§ **Texto de lectura**:
+++

Para llevar a cabo su “interpretación teleológica del art. 178.bis” y alcanzar la conclusión de que la finalidad de la norma es facilitar la segunda oportunidad, el Tribunal Supremo acude a la Exposición de Motivos del RDL 1/2015 de 27 febrero que introdujo el art. 178.bis en la Ley Concursal así como a la Recomendación de la Comisión Europea de 12 abril (entendemos que es un error y quiere decir marzo) 2014 (tan reclamada por la Doctrina y también por este despacho y tan olvidada por nuestros políticos en una -supuesta y sólo ilusoria- protección del crédito público) y al art. 20 de la Directiva (UE) 2019/1023 del Parlamento Europeo y del Consejo (“los Estados miembros velarán por que los empresarios insolventes tengan acceso al menos a un procedimiento que pueda desembocar en la plena exoneración de deudas de conformidad con la presente Directiva”).

+++

§ **Conjunto de datos**:
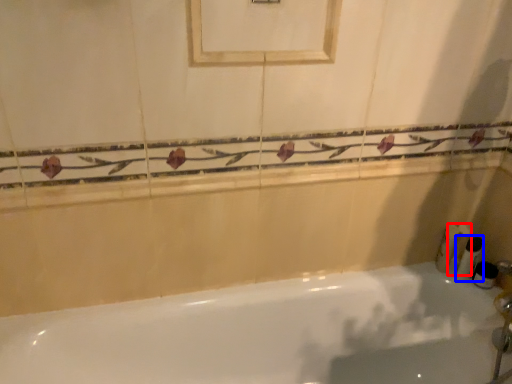
Question: Which of the following is the farthest to the observer, toiletry (highlighted by a red box) or toiletry (highlighted by a blue box)?

Choices:
 (A) toiletry
 (B) toiletry

Answer: (A)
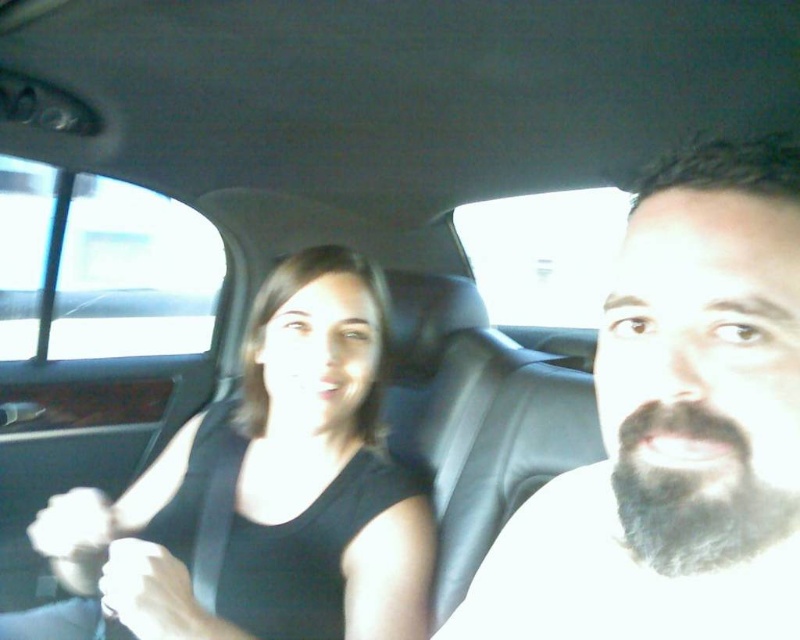
Which is below, dark brown beard at right or black fabric shirt at upper left?

Positioned lower is black fabric shirt at upper left.

Can you confirm if dark brown beard at right is positioned above black fabric shirt at upper left?

Yes.

Does point (788, 429) come closer to viewer compared to point (254, 352)?

Yes, it is.

The image size is (800, 640). In order to click on dark brown beard at right in this screenshot , I will do `click(676, 429)`.

The image size is (800, 640). Describe the element at coordinates (281, 484) in the screenshot. I see `black fabric shirt at upper left` at that location.

Is point (244, 500) farther from viewer compared to point (92, 506)?

Yes, point (244, 500) is farther from viewer.

From the picture: Who is more distant from viewer, (x=396, y=536) or (x=72, y=490)?

The point (x=72, y=490) is behind.

Locate an element on the screen. Image resolution: width=800 pixels, height=640 pixels. black fabric shirt at upper left is located at coordinates (281, 484).

Looking at this image, is dark brown beard at right behind matte black hand at center?

No, it is not.

Is dark brown beard at right shorter than matte black hand at center?

No.

Who is more forward, (632,356) or (146,600)?

Point (632,356) is in front.

Locate an element on the screen. Image resolution: width=800 pixels, height=640 pixels. dark brown beard at right is located at coordinates (676, 429).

+++

§ **Ejercicios propuestos**:
1) Reescriba en forma de lista el párrafo del texto de lectura que comienza «Para llevar a cabo su “interpretación teleológica del art. 178.bis”», conservando sus datos principales.
2) Continúe el texto de lectura sobre la interpretación del art. 178.bis a partir de su última oración.
El listado no es necesario para resolver estas tareas.

§ **Resultados por tarea**:
1)
- Objetivo: el Tribunal Supremo realiza una interpretación teleológica del art. 178.bis y concluye que la finalidad de la norma es facilitar la segunda oportunidad.
- Primera fuente: la Exposición de Motivos del RDL 1/2015, de 27 de febrero, que introdujo el art. 178.bis en la Ley Concursal.
- Segunda fuente: la Recomendación de la Comisión Europea de 12 de abril de 2014. El texto entiende que la fecha es un error por marzo. Señala además que esta Recomendación ha sido muy reclamada por la doctrina y por el despacho, pero olvidada por los políticos.
- Tercera fuente: el art. 20 de la Directiva (UE) 2019/1023 del Parlamento Europeo y del Consejo. Dispone que los Estados miembros velarán por que los empresarios insolventes tengan acceso al menos a un procedimiento que pueda desembocar en la plena exoneración de deudas.

2)
En definitiva -concluye el Tribunal Supremo- que:

“En atención a estas consideraciones, entendemos que, en principio, la exoneración plena en cinco años (alternativa del ordinal 5.º) está supeditada, como en el caso de la exoneración inmediata (alternativa del ordinal 4.º), al pago de los créditos contra la masa y con privilegio general, aunque en este caso mediante un plan de pagos que permite un fraccionamiento y aplazamiento a lo largo de cinco años. Sin perjuicio de que en aquellos casos en que se advirtiera imposible el cumplimiento de este reembolso parcial, el juez podría reducirlo para acomodarlo de forma parcial a lo que objetivamente podría satisfacer el deudor durante ese plazo legal de cinco años, en atención a los activos y la renta embargable o disponible del deudor, y siempre respetando el interés equitativo de estos acreedores (contra la masa y con privilegio general), en atención a las normas concursales de preferencia entre ellos.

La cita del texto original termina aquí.